I would go as far as saying that the toxic environment I worked in was psychological warfare. Seriously, if I ever write a book loosely based on the experience, it would be a psychological thriller.

And during my final weeks there, friends and family seemed to be in just as much shock as me and didn’t know what to say. Because it was WILD.

In recovering from that experience, I often felt alone. Isolated. People meant well but couldn’t understand that what I went through isn’t something you just “get over”.

That experience is why I will not return to corporate if I can help it.

4) Nervous system regulation

The most important thing I’ve experienced while recovering is regulating my nervous system. This is an ongoing process. 

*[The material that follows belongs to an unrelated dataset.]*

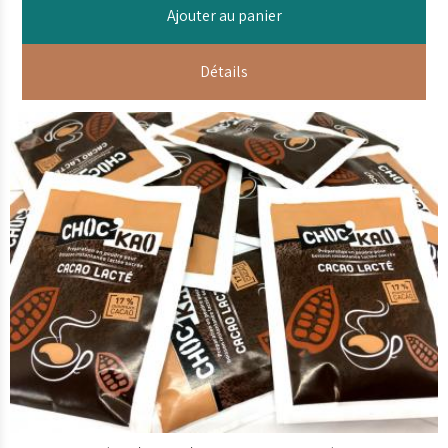
Ajouter au panier
Détails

I didn’t realize while I was still in that work environment that I was operating in fight mode. Surviving but not thriving. In a state of chronic stress.

In recovery, my body became very sensitive to stress. I couldn’t handle warm temperatures. My motion sickness got worse. The bright lights were too bright.

And as I discovered somatic movements and exercises, I learned when my body was storing stress (my hips and jaw mostly.)

It is a daily practice to regulate my nervous system and manage stress more effectively. But I am no longer in fight mode all the time.

Recovery is a process

Ultimately, you’re responsible for healing after leaving a toxic work environment. Because when you don’t, then you become the person in the office who creates toxicity. 

But it’s a process, and it’s not always easy.